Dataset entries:
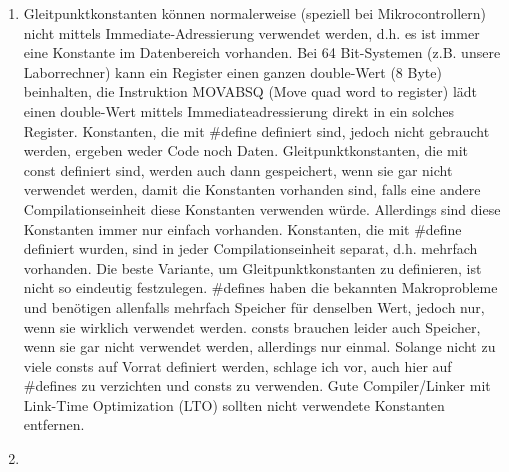\begin{enumerate}

\noindent\makebox[\linewidth]{\rule{\paperwidth}{0.4pt}}

\noindent\makebox[\linewidth]{\rule{\paperwidth}{0.4pt}}

\noindent\makebox[\linewidth]{\rule{\paperwidth}{0.4pt}}

\noindent\makebox[\linewidth]{\rule{\paperwidth}{0.4pt}}

\noindent\makebox[\linewidth]{\rule{\paperwidth}{0.4pt}}

  \item Gleitpunktkonstanten können normalerweise (speziell bei Mikrocontrollern) nicht mittels Immediate-Adressierung verwendet werden, d.h. es ist immer eine Konstante im Datenbereich vorhanden. Bei 64 Bit-Systemen (z.B. unsere Laborrechner) kann ein Register einen ganzen double-Wert (8 Byte) beinhalten, die Instruktion MOVABSQ (Move quad word to register) lädt einen double-Wert mittels Immediateadressierung direkt in ein solches Register. Konstanten, die mit \#define definiert sind, jedoch nicht gebraucht werden, ergeben weder Code noch Daten. Gleitpunktkonstanten, die mit const definiert sind, werden auch dann gespeichert, wenn sie gar nicht verwendet werden, damit die Konstanten vorhanden sind, falls eine andere Compilationseinheit diese Konstanten verwenden würde. Allerdings sind diese Konstanten immer nur einfach vorhanden. Konstanten, die mit \#define definiert wurden, sind in jeder Compilationseinheit separat, d.h. mehrfach vorhanden. Die beste Variante, um Gleitpunktkonstanten zu definieren, ist nicht so eindeutig festzulegen. \#defines haben die bekannten Makroprobleme und benötigen allenfalls mehrfach Speicher für denselben Wert, jedoch nur, wenn sie wirklich verwendet werden. consts brauchen leider auch Speicher, wenn sie gar nicht verwendet werden, allerdings nur einmal. Solange nicht zu viele consts auf Vorrat definiert werden, schlage ich vor, auch hier auf \#defines zu verzichten und consts zu verwenden. Gute Compiler/Linker mit Link-Time Optimization (LTO) sollten nicht verwendete Konstanten entfernen.

  \item
  
  \noindent\makebox[\linewidth]{\rule{\paperwidth}{0.4pt}}
  
  \noindent\makebox[\linewidth]{\rule{\paperwidth}{0.4pt}}
  
  \noindent\makebox[\linewidth]{\rule{\paperwidth}{0.4pt}}
  
  \noindent\makebox[\linewidth]{\rule{\paperwidth}{0.4pt}}
  
  \noindent\makebox[\linewidth]{\rule{\paperwidth}{0.4pt}}
\end{enumerate}

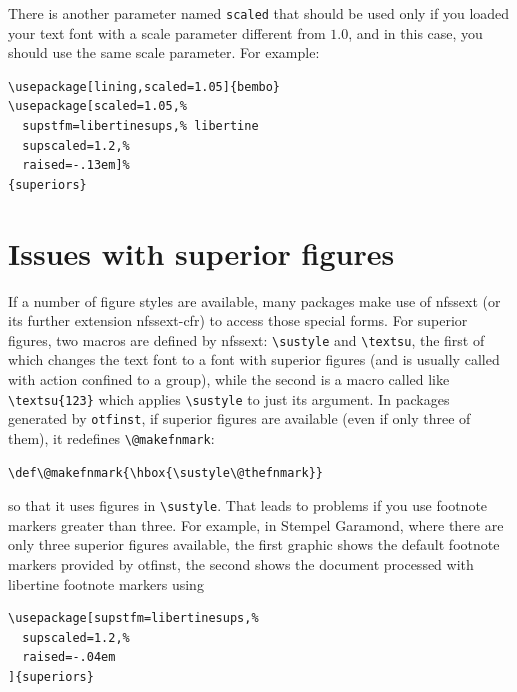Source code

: \documentclass[11pt]{amsart}
\begin{document}
There is another parameter named {\tt scaled} that should be used only if you loaded your text font with a scale parameter different from $1.0$, and in this case, you should use the same scale parameter. For example:
\begin{verbatim}
\usepackage[lining,scaled=1.05]{bembo}
\usepackage[scaled=1.05,%
  supstfm=libertinesups,% libertine
  supscaled=1.2,%
  raised=-.13em]%
{superiors}
\end{verbatim}
\section{Issues with superior figures}
If a number of figure styles are available, many packages make use of \textsf{nfssext} (or its further extension \textsf{nfssext-cfr}) to access those special forms. For superior figures, two macros are defined by \textsf{nfssext}: \verb|\sustyle| and \verb|\textsu|, the first of which changes the text font to a font with superior figures (and is usually called with action confined to a group), while the second is a macro called like \verb|\textsu{123}| which applies \verb|\sustyle| to just its argument. In packages generated by {\tt otfinst}, if superior figures are available (even if only three of them), it redefines \verb|\@makefnmark|:
\begin{verbatim}
\def\@makefnmark{\hbox{\sustyle\@thefnmark}}
\end{verbatim}
so that it uses figures in \verb|\sustyle|. That leads to problems if you use footnote markers greater than three. For example, in Stempel Garamond, where there are only three superior figures available, the first graphic shows the default footnote markers provided by \textsf{otfinst}, the second shows the document processed with libertine footnote markers using 
\begin{verbatim}
\usepackage[supstfm=libertinesups,%
  supscaled=1.2,%
  raised=-.04em
]{superiors}
\end{verbatim}
\end{document}
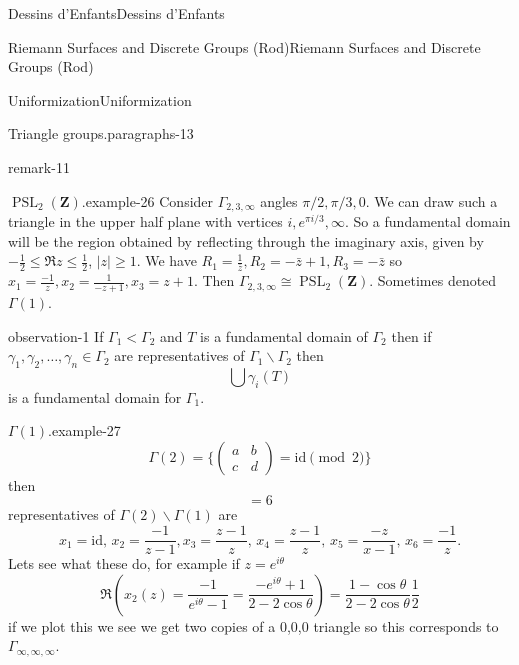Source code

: \documentclass[10pt,]{book}
\numberwithin{equation}{section}
\newcommand{\ZZ}{\mathbf{Z}}
\newcommand{\id}{\mathrm{id}}
\DeclareMathOperator{\PSL}{PSL}
\newcommand{\lt}{<}
\newcommand{\amp}{&}
\begin{document}
\begin{chapterptx}{Dessins d'Enfants}{}{Dessins d'Enfants}{}{}
\begin{sectionptx}{Riemann Surfaces and Discrete Groups (Rod)}{}{Riemann Surfaces and Discrete Groups (Rod)}{}{}
\begin{subsectionptx}{Uniformization}{}{Uniformization}{}{}
\begin{paragraphs}{Triangle groups.}{paragraphs-13}
\begin{remark}{}{remark-11}
\end{remark}
\begin{example}{\(\PSL_2(\ZZ)\).}{example-26}%
\hypertarget{p-560}{}%
Consider \(\Gamma_{2,3,\infty}\) angles \(\pi/2, \pi/3, 0\). We can draw such a triangle in the upper half plane with vertices \(i, e^{\pi i/3}, \infty\). So a fundamental domain will be the region obtained by reflecting through the imaginary axis, given by \(-\frac 12 \le \Re z \le \frac 12\), \(|z| \ge 1\). We have \(R_1 = \frac{1}{\bar z}, R_2 = -\bar z +1,R_3 = -\bar z\) so \(x_1 = \frac{-1}{z}, x_2 = \frac{1}{-z+1}, x_3 = z+1\). Then \(\Gamma_{2,3,\infty} \cong \PSL_2(\ZZ)\). Sometimes denoted \(\Gamma(1)\).%
\end{example}
\begin{observation}{}{observation-1}%
\hypertarget{p-561}{}%
If \(\Gamma_1 \lt \Gamma_2\) and \(T\) is a fundamental domain of \(\Gamma_2\) then if \(\gamma_1, \gamma_2, \ldots, \gamma_n \in \Gamma_2\) are representatives of \(\Gamma_1\backslash \Gamma_2\) then%
\begin{equation*}
\bigcup \gamma_i (T)
\end{equation*}
is a fundamental domain for \(\Gamma_1\).%
\end{observation}
\begin{example}{\(\Gamma(1)\).}{example-27}%
\hypertarget{p-562}{}%
%
\begin{equation*}
\Gamma(2) = \{\begin{pmatrix} a\amp b \\ c\amp d\end{pmatrix} = \id \pmod 2 \}
\end{equation*}
then%
\begin{equation*}
[\Gamma(1) : \Gamma(2)] = 6
\end{equation*}
representatives of \(\Gamma(2) \backslash \Gamma(1)\) are%
\begin{equation*}
x_1 = \id,\,x_2 = \frac{-1}{z-1}, x_3 = \frac{z-1}{z},\, x_4 = \frac{z-1}{z},\,x_5 = \frac{-z}{x-1},\,x_6 = \frac{-1}{z}\text{.}
\end{equation*}
Lets see what these do, for example if \(z= e^{i\theta}\)%
\begin{equation*}
\Re(x_2(z) = \frac{-1}{e^{i\theta} - 1} = \frac{-e^{i\theta} + 1}{2- 2\cos \theta}) = \frac{1-\cos \theta}{ 2- 2\cos \theta} \frac 12
\end{equation*}
if we plot this we see we get two copies of a 0,0,0 triangle so this corresponds to \(\Gamma_{\infty,\infty,\infty}\).%
\begin{equation*}

\end{equation*}
\end{example}
\end{paragraphs}
\end{subsectionptx}
\end{sectionptx}
\end{chapterptx}
\end{document}
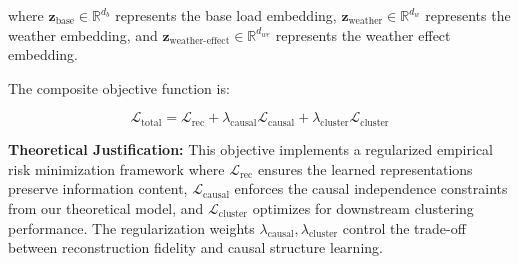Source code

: \documentclass[journal]{IEEEtran}
\begin{document}
where $\mathbf{z}_{\text{base}} \in \mathbb{R}^{d_b}$ represents the base load embedding, $\mathbf{z}_{\text{weather}} \in \mathbb{R}^{d_w}$ represents the weather embedding, and $\mathbf{z}_{\text{weather-effect}} \in \mathbb{R}^{d_{we}}$ represents the weather effect embedding.

The composite objective function is:

\begin{equation}
\mathcal{L}_{\text{total}} = \mathcal{L}_{\text{rec}} + \lambda_{\text{causal}} \mathcal{L}_{\text{causal}} + \lambda_{\text{cluster}} \mathcal{L}_{\text{cluster}}
\label{eq:total_loss_causal}
\end{equation}

\textbf{Theoretical Justification:} This objective implements a regularized empirical risk minimization framework where $\mathcal{L}_{\text{rec}}$ ensures the learned representations preserve information content, $\mathcal{L}_{\text{causal}}$ enforces the causal independence constraints from our theoretical model, and $\mathcal{L}_{\text{cluster}}$ optimizes for downstream clustering performance. The regularization weights $\lambda_{\text{causal}}, \lambda_{\text{cluster}}$ control the trade-off between reconstruction fidelity and causal structure learning.
\end{document}
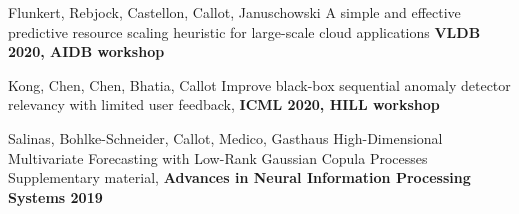 \documentclass[10pt]{article}
\newenvironment{innerlist}[1][\enskip\textbullet]%
        {\begin{compactitem}[#1]}{\end{compactitem}}
\begin{document}
\begin{innerlist}

\item[Flunkert, Rebjock, Castellon, Callot, Januschowski] {A simple and effective predictive resource scaling heuristic for large-scale cloud applications} \textbf{VLDB 2020, AIDB workshop}

\item[Kong, Chen, Chen, Bhatia, Callot] {
Improve black-box sequential anomaly detector relevancy with limited user feedback}, \textbf{ICML 2020, HILL workshop}

\item[Salinas, Bohlke-Schneider, Callot, Medico, Gasthaus] {High-Dimensional Multivariate Forecasting with Low-Rank Gaussian Copula Processes Supplementary material}, \textbf{Advances in Neural Information Processing Systems 2019}


\end{innerlist}
\end{document}
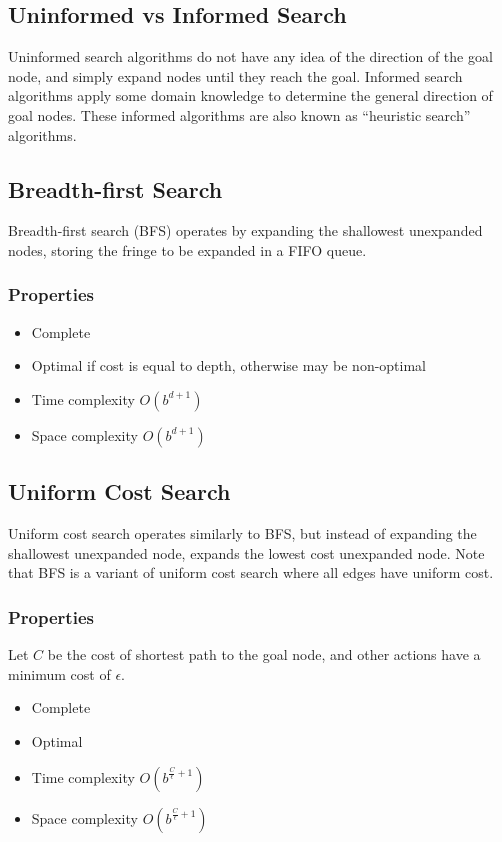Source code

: \documentclass[12pt,titlepage]{article}
\begin{document}
    \subsection{Uninformed vs Informed Search}
      Uninformed search algorithms do not have any idea of the direction of the goal node, and simply expand nodes until they
      reach the goal. Informed search algorithms apply some domain knowledge to determine the general direction of goal nodes.
      These informed algorithms are also known as ``heuristic search'' algorithms.

    \subsection{Breadth-first Search}
      Breadth-first search (BFS) operates by expanding the shallowest unexpanded nodes, storing the fringe to be expanded in a FIFO
      queue.

      \subsubsection{Properties}
        \begin{itemize}
          \item Complete
          \item Optimal if cost is equal to depth, otherwise may be non-optimal
          \item Time complexity $O(b^{d+1})$
          \item Space complexity $O(b^{d+1})$
        \end{itemize}

    \subsection{Uniform Cost Search}
      Uniform cost search operates similarly to BFS, but instead of expanding the shallowest unexpanded node, expands the lowest cost
      unexpanded node. Note that BFS is a variant of uniform cost search where all edges have uniform cost.

      \subsubsection{Properties}
        Let $C$ be the cost of shortest path to the goal node, and other actions have a minimum cost of $\epsilon$.
        \begin{itemize}
          \item Complete
          \item Optimal
          \item Time complexity $O(b^{\frac{C}{\epsilon} + 1})$
          \item Space complexity $O(b^{\frac{C}{\epsilon} + 1})$
        \end{itemize}
\end{document}

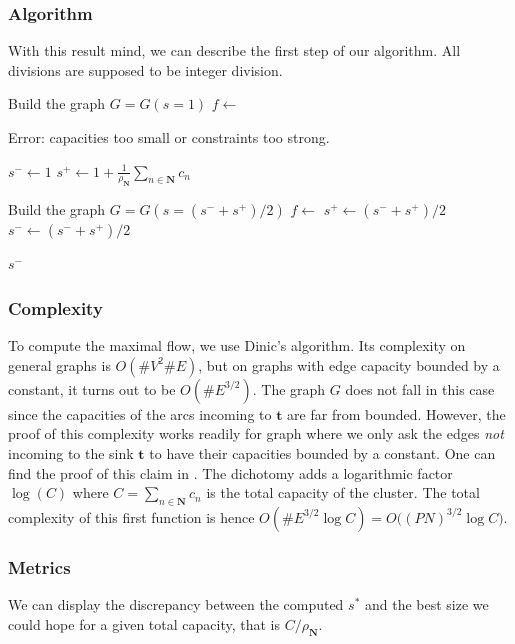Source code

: \documentclass[]{article}
\begin{document}
\subsubsection*{Algorithm}
With this result mind, we can describe the first step of our algorithm. All divisions are supposed to be integer division.
\begin{algorithmic}[1]
	
	\State Build the graph $G=G(s=1)$
	\State $ f \leftarrow$ 
	
	\State \Return Error: capacities too small or constraints too strong.
	\EndIf
	
	\State $s^- \leftarrow 1$
	\State $s^+ \leftarrow 1+\frac{1}{\rho_\mathbf{N}}\sum_{n \in \mathbf{N}} c_n$
	
	\State Build the graph $G=G(s=(s^-+s^+)/2)$
	\State $ f \leftarrow$ 
	\State $s^+ \leftarrow (s^- + s^+)/2$
	\Else
	\State $s^- \leftarrow (s^- + s^+)/2$
	\EndIf
	\EndWhile
	
	\State \Return $s^-$
	\EndFunction
\end{algorithmic}

\subsubsection*{Complexity}

To compute the maximal flow, we use Dinic's algorithm. Its complexity on general graphs is $O(\#V^2 \#E)$, but on graphs with edge capacity bounded by a constant, it turns out to be $O(\#E^{3/2})$. The graph $G$ does not fall in this case since the capacities of the arcs incoming to $\mathbf{t}$ are far from bounded. However, the proof of this complexity works readily for graph where we only ask the edges \emph{not} incoming to the sink $\mathbf{t}$ to have their capacities bounded by a constant. One can find the proof of this claim in \cite[Section 2]{even1975network}.
The dichotomy adds a logarithmic factor $\log (C)$ where $C=\sum_{n \in \mathbf{N}} c_n$ is the total capacity of the cluster. The total complexity of this first function is hence 
$O(\#E^{3/2}\log C ) = O\big((PN)^{3/2} \log C\big)$.

\subsubsection*{Metrics}
We can display the discrepancy between the computed $s^*$ and the best size we could hope for a given total capacity, that is $C/\rho_\mathbf{N}$.
\end{document}
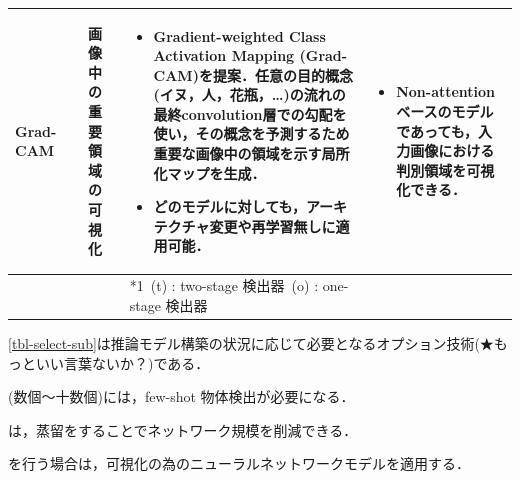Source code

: \documentclass[originalpaper,fleqn]{jsaiart}     %
\begin{document}
\begin{table}
\begin{center}
\begin{tabularx}{\linewidth}{Xp{1.5cm}Xp{7cm}X}
            Grad-CAM & \cite{SCDVPB17,SCDVPB20} & 画像中の重要領域の可視化 & 
            \begin{itemize}
                \vspace{-0.7\baselineskip}
                \setlength{\leftskip}{-3mm}
                \item Gradient-weighted Class Activation Mapping (Grad-CAM)を提案．任意の目的概念(イヌ，人，花瓶，…)の流れの最終convolution層での勾配を使い，その概念を予測するため重要な画像中の領域を示す局所化マップを生成．
                \item どのモデルに対しても，アーキテクチャ変更や再学習無しに適用可能．
            \end{itemize}
            &
            \begin{itemize}
                \vspace{-0.7\baselineskip}
                \setlength{\leftskip}{-3mm}
                \item Non-attention ベースのモデルであっても，入力画像における判別領域を可視化できる．
            \end{itemize}
            \\
            \bottomrule
            &  &  & *1\ (t) : two-stage 検出器\quad *2\ (o) : one-stage 検出器 &  \\
        \end{tabularx}
    \end{center}
\end{table}%
\ref{tbl-select-sub}は推論モデル構築の状況に応じて必要となるオプション技術(★もっといい言葉ないか？)である．

(数個〜十数個)には，few-shot 物体検出が必要になる\cite{KLWYFD19,FZTT20,WHGDY20}．

は，蒸留をすることでネットワーク規模を削減できる\cite{LJY17}．

を行う場合は，可視化の為のニューラルネットワークモデル\cite{SCDVPB17,SCDVPB20}を適用する．
\end{document}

** What you should do **
For the string "font", search the preceding data and copy every line that includes it.

** Response box **
There is another parameter named {\tt scaled} that should be used only if you loaded your text font with a scale parameter different from $1.0$, and in this case, you should use the same scale parameter. For example:
If a number of figure styles are available, many packages make use of \textsf{nfssext} (or its further extension \textsf{nfssext-cfr}) to access those special forms. For superior figures, two macros are defined by \textsf{nfssext}: \verb|\sustyle| and \verb|\textsu|, the first of which changes the text font to a font with superior figures (and is usually called with action confined to a group), while the second is a macro called like \verb|\textsu{123}| which applies \verb|\sustyle| to just its argument. In packages generated by {\tt otfinst}, if superior figures are available (even if only three of them), it redefines \verb|\@makefnmark|:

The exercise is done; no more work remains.